Food and Beverage Business

Cargill and Big Idea Ventures support Cocuus’ plant-based 3D print production vision

Cargill and Big Idea Ventures support Cocuus' plant-based 3D print production vision 3D print production, Big Idea Ventures, Cargill, Cocuus, plant-based Food and Beverage Business

A food-tech startup is aiming to produce as much as 1,000 tonnes of 3D-printed plant-based bacon in 2024 at a recently opened industrial facility in Northern Spain. The goal is to ramp up the production of alternative proteins for sale in supermarkets and other channels.

While 3D printing of food products has been around for years in pilot form, Cocuus says it is the first company to produce them at industrial scale and for distribution in retail channels. In October, the biotechnology firm’s 3D printed plant-based bacon was introduced in approximately 400 Carrefour supermarkets in Spain under the Foody’s brand.

Using a single Cocuus bioprinting machine, the facility can initially produce 250 kilos of plant-based bacon per hour. In a second stage, the output will expand to include large-scale production of vegan tuna and vegan shrimp. “For Cocuus, reaching industrial scale is a key milestone and testament of years of research and development, guided by industry leaders such as Cargill. And this new facility is just the beginning,” said Patxi Larrumbe, chairman and co-founder of Cocuus.

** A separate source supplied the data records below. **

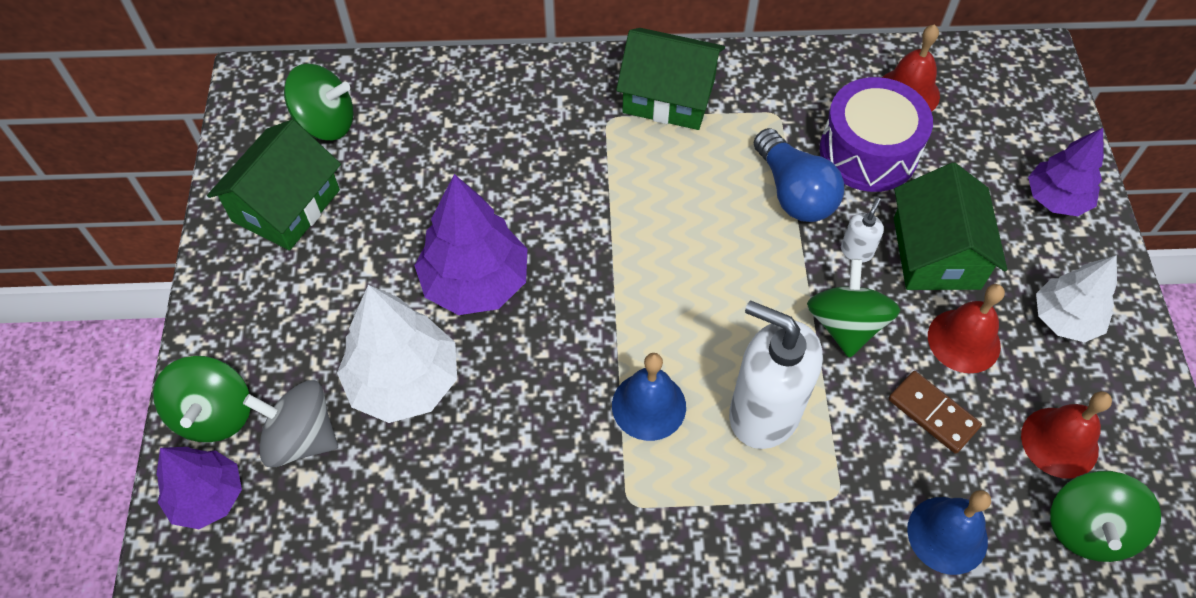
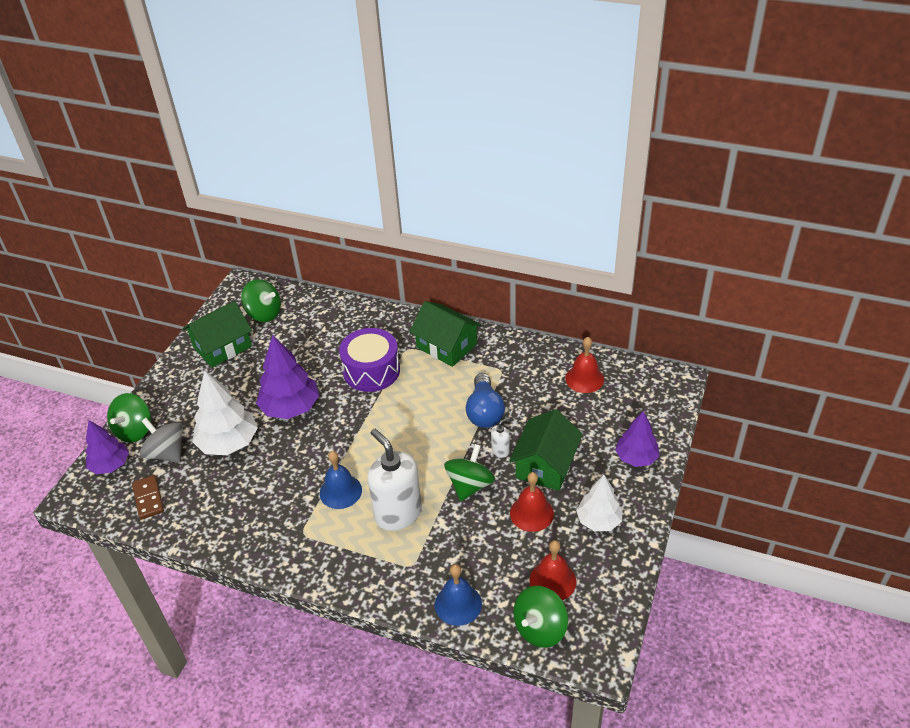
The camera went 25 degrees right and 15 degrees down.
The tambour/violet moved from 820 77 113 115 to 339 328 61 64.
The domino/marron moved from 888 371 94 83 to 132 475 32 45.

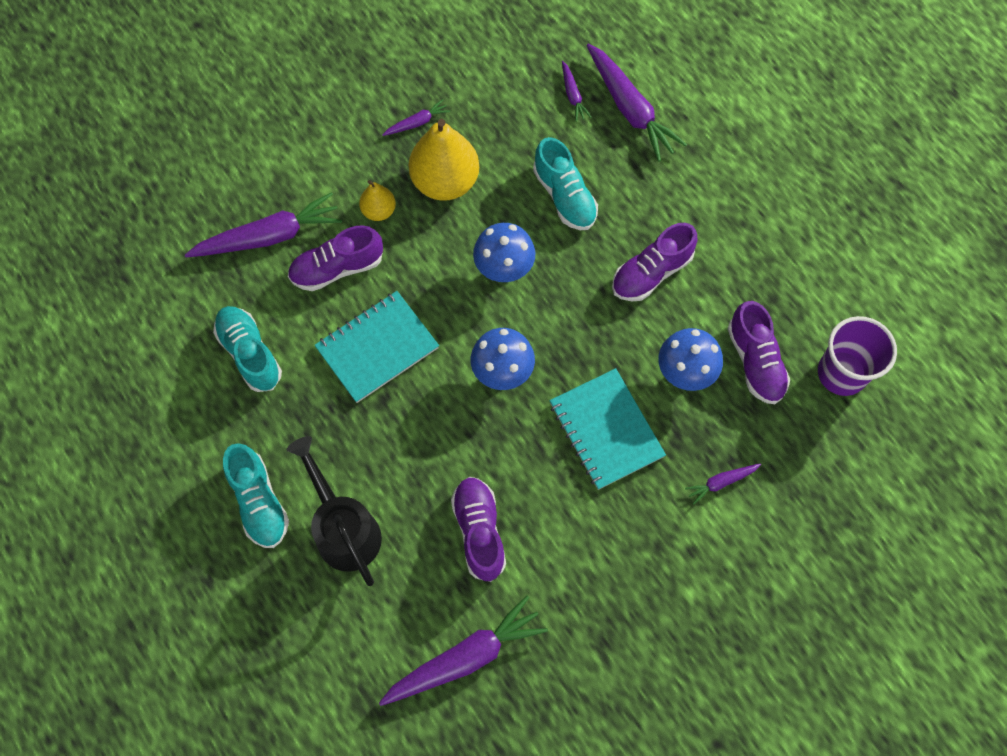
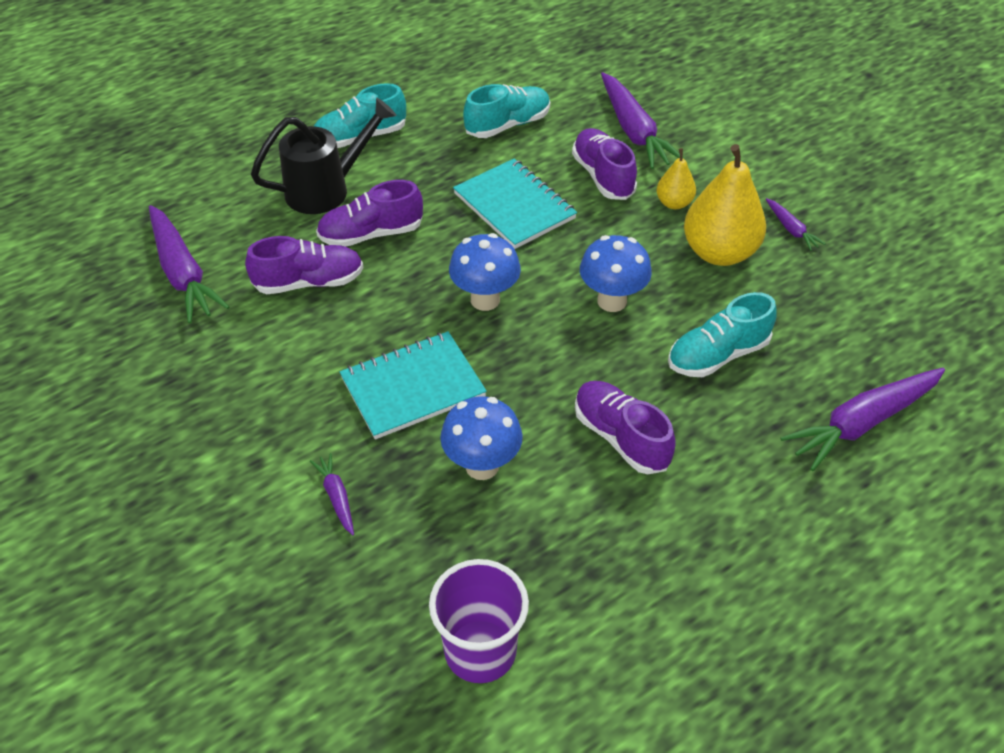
The camera went 90 degrees right and 20 degrees down.
The carotte/violet at 562 61 29 61 disappeared.
The chaussure/violet moved from 728 301 62 103 to 316 180 107 67.

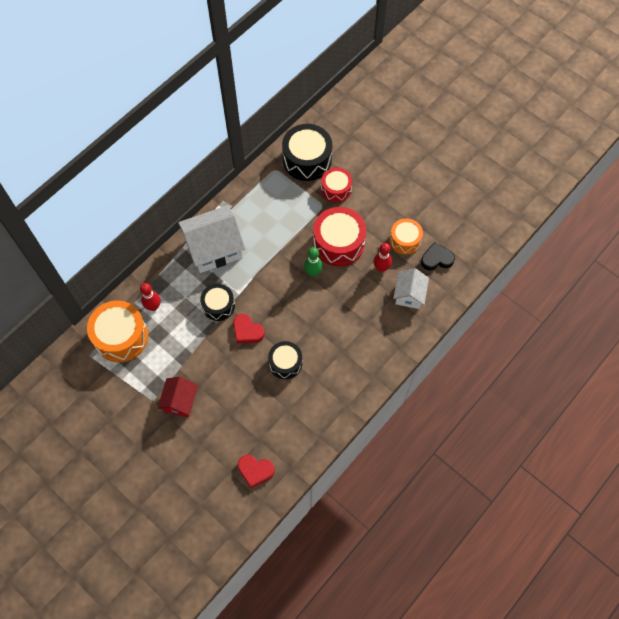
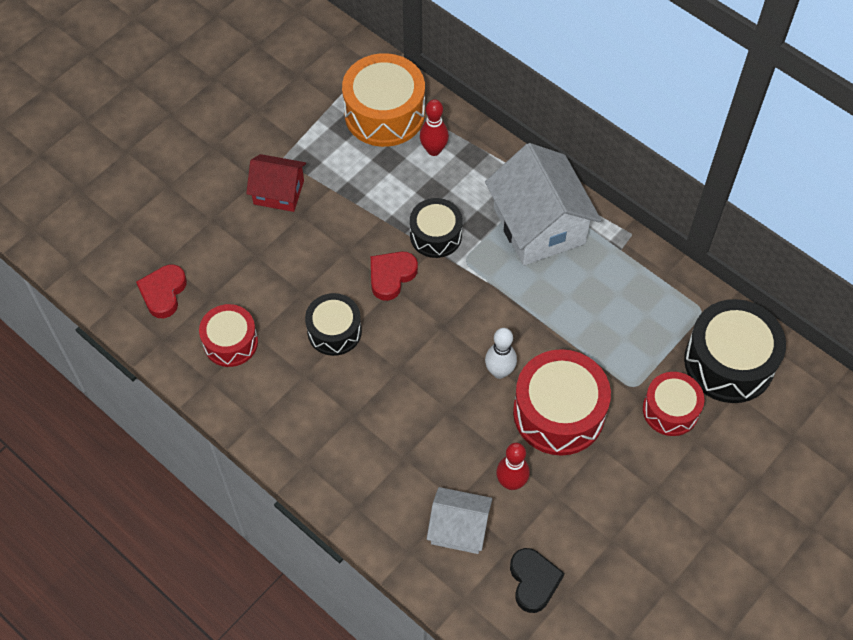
The camera went 90 degrees right and 5 degrees down.
The quille/vert at 304 247 19 30 became the quille/blanc at 485 328 32 51.
The tambour/orange at 389 218 34 37 disappeared.
The tambour/rouge at 199 304 59 63 appeared.

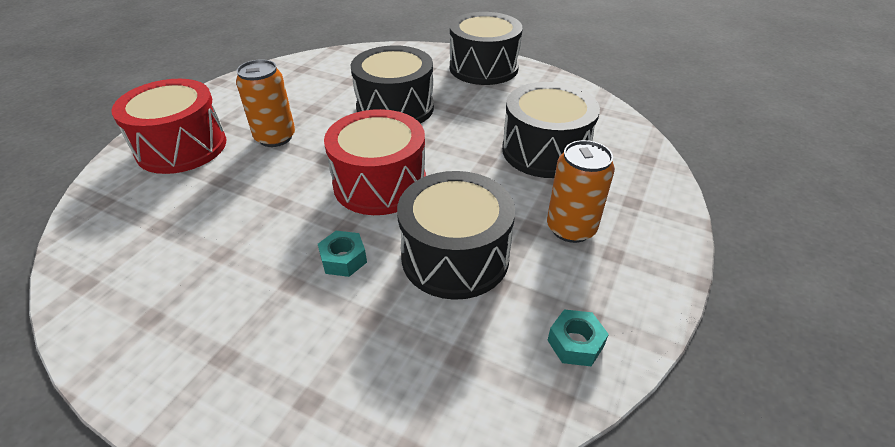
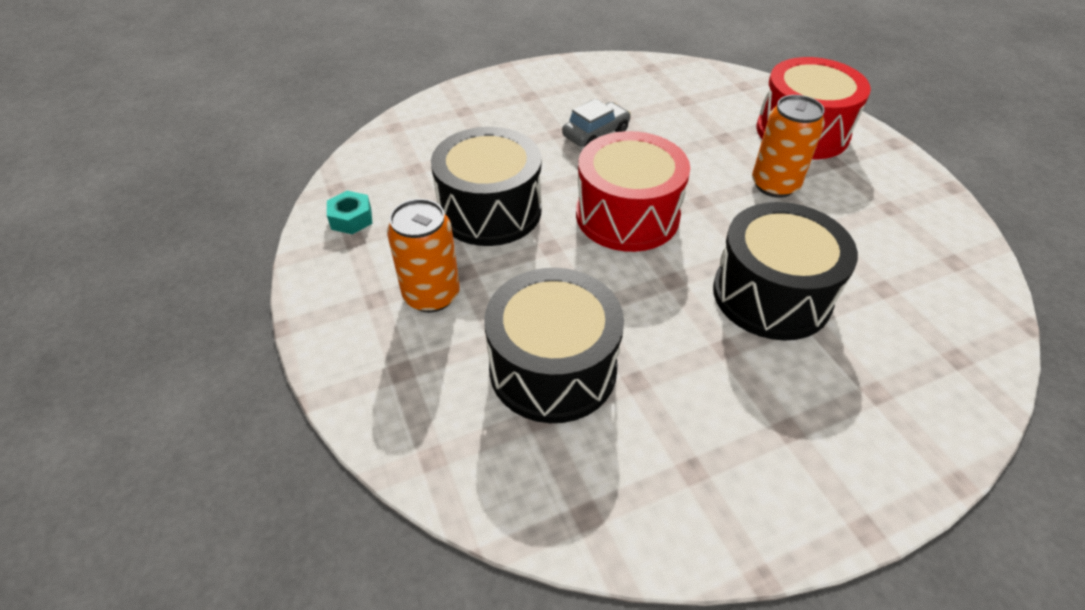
The camera went 130 degrees right and 5 degrees up.
The écrou/turquoise at 318 231 49 46 disappeared.
The tambour/noir at 450 12 73 73 disappeared.
The voiture/gris at 562 99 69 48 appeared.

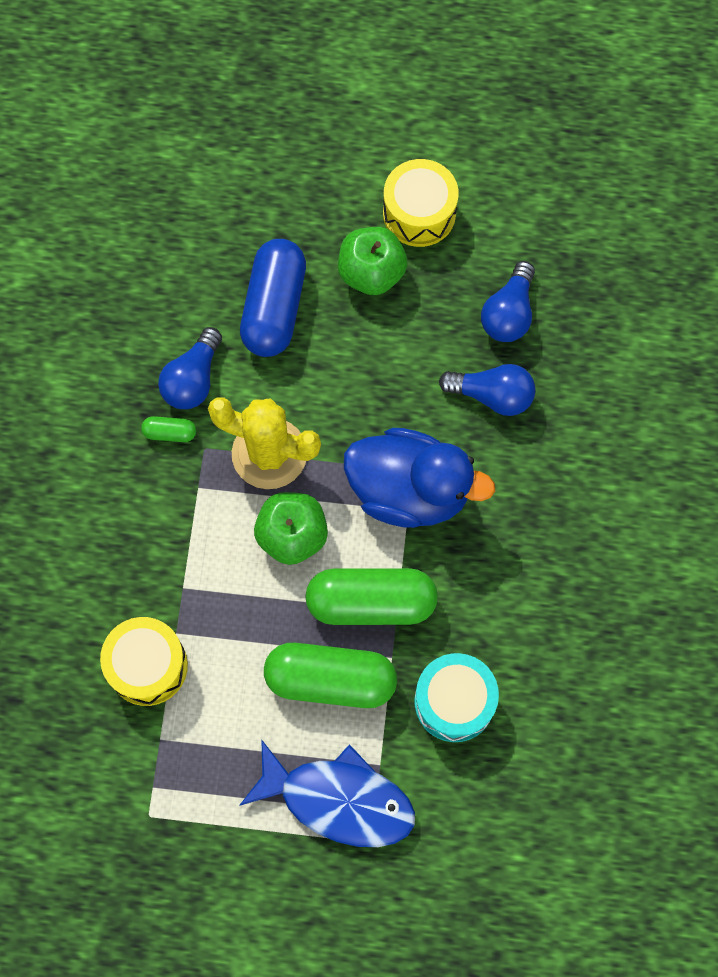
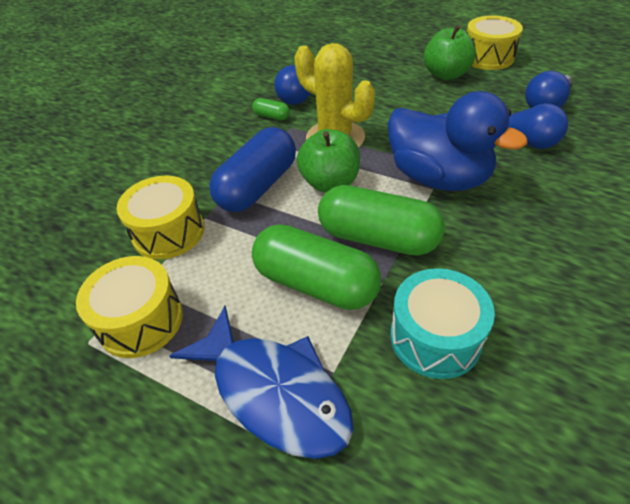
The camera went 25 degrees right and 25 degrees down.
The gélule/bleu moved from 240 239 66 118 to 209 127 87 85.
The tambour/jaune at 76 256 107 102 appeared.

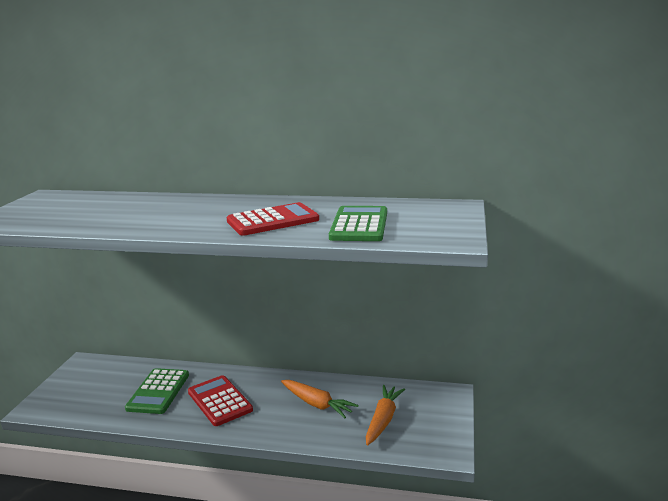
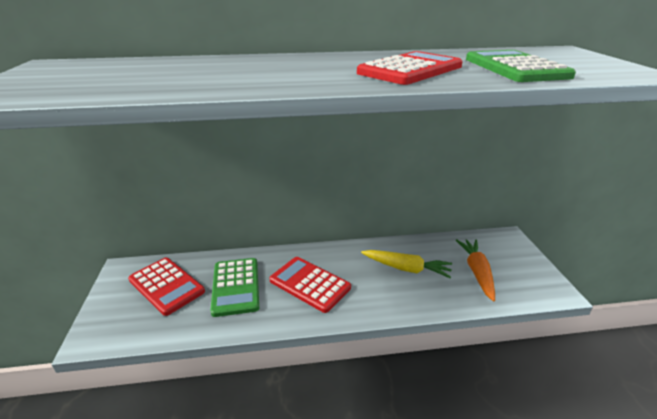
The camera went 20 degrees left and 10 degrees up.
The carotte/orange at 281 380 77 38 became the carotte/jaune at 361 250 91 28.
The calculatrice/rouge at 128 257 77 59 appeared.

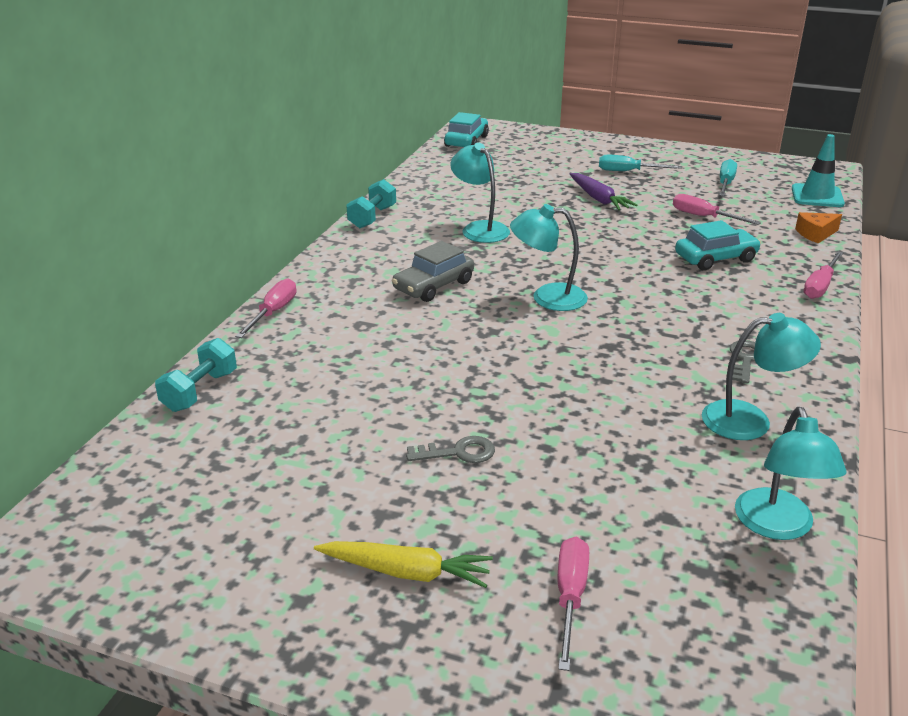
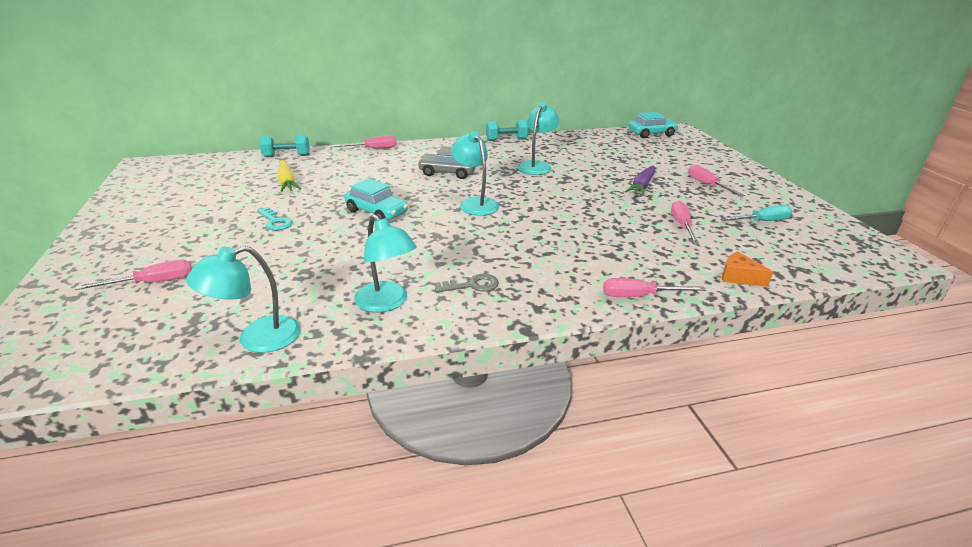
The camera went 55 degrees right and 0 degrees up.
The carotte/jaune moved from 314 541 179 47 to 277 160 24 32.
The clé/gris at 406 436 89 27 became the clé/turquoise at 257 207 35 24.
The tournevis/turquoise at 599 155 83 16 became the tournevis/rose at 688 165 57 32.
The voiture/turquoise moved from 675 220 86 50 to 344 178 64 42.
The cône de chantier/turquoise at 792 134 53 73 disappeared.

The global market for alternative proteins is forecast to grow strongly in coming years. BCG and the Blue Horizon Corporation have estimated that the market could reach at least $290 billion by 2035. In addition to plant-based products, Cocuus is developing new ways of upcycling off-cuts and trimming of meat using its proprietary technology to 3D print prime cuts. The technology allows the meat industry to offer new, nutritionally balanced meat-based products, for instance steaks enriched with Omega 3 or low-cholesterol meat cuts, according to the start-up.

Since the launch of the company in 2017, Cocuus has raised ~$8.8 million in capital and financing. US ag and food company Cargill, venture capital firm Big Idea Ventures, and food-tech accelerator Eatable Adventures were among the early investors and have contributed funding for the new facility. “As the demand for protein continues to rise, Cargill has the unique ability to bring the best proteins – both animal and plant-based – to the most people, in a safe, responsible and sustainable way,” said Geert Maesmans, global research & innovation leader for health & nutrition, Cargill Food Solutions.

In summer 2022, Cargill and Cocuus entered into a strategic partnership around innovation in alternative proteins and specialized nutrition, which for instance helped Cocuus to progress on scaling up its technology for producing plant-based bacon.